Residents of the Orkney Islands, an archipelago on Scotland’s northwestern fringe, are to participate in a major study designed to establish if a lack of sunlight – and therefore vitamin D – contributes to the onset of serious health problems.
Researchers at the University of Edinburgh will test whether there is any link between levels of vitamin D among the population of Orkney and the development of conditions such as diabetes, multiple sclerosis (MS) and heart disease.
Orkney, which lies about as far north as Juneau, Alaska, has the highest rate of multiple sclerosis in the world and researchers believe a lack of vitamin D may be a contributing factor. Scientists believe vitamin D helps to reduce the autoimmune reaction where the body's immune system turns on itself, which is thought to be responsible for causing the disease.

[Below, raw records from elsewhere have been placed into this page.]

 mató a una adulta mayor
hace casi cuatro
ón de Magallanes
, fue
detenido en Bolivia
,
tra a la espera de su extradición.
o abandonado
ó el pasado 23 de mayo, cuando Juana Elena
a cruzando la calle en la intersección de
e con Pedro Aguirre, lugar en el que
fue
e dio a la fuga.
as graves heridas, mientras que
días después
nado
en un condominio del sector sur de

The study will identify how many people in the Orkney population are vitamin D deficient at different times of the year. More than 2,000 people will be involved in the research, which will also take account of participants’ diet, vitamin supplement usage and time spent outdoors.

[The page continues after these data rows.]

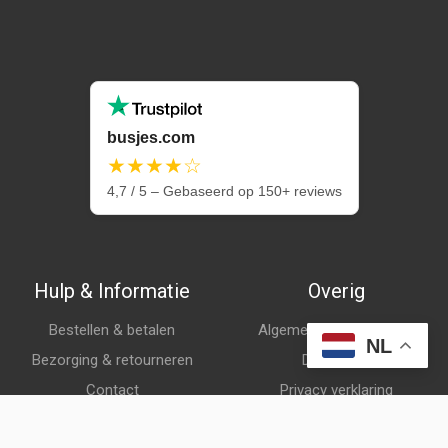
busjes.com
★★★★☆
4,7 / 5 – Gebaseerd op 150+ reviews
Hulp & Informatie
Overig
Bestellen & betalen
Algemene voorwaarden
NL
Bezorging & retourneren
Disclaimer
Contact
Privacy verklaring
Klantenservice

The research results could cast an interesting light on the recent official release of vitamin D recommendations for residents of North America. While the recommended daily intakes were boosted substantially, they fell far short of what many vitamin D researchers were calling for. And the document made no distinction among populations living at different latitudes, which left many observers scratching their heads.

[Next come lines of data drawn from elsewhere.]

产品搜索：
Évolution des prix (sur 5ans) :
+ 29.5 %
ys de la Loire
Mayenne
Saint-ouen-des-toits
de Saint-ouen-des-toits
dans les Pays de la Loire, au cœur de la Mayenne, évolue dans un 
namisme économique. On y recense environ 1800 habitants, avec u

University of Edinburgh research fellow Jim Wilson, who will lead the project, said: "It has been known for a long time that vitamin D is important in bone health, but it looks like it might also be important in diabetes, multiple sclerosis, some cancers and heart disease.
“In Scotland, there is not enough UVB radiation to make any vitamin D at all during the winter months, and the cloudy Scottish summer often blocks much of the UVB from the sun. This study will investigate how vitamin D deficiency varies with the seasons, how people’s diet and time spent outside affect vitamin levels and whether there is a relationship between sunlight and diseases like diabetes and MS.”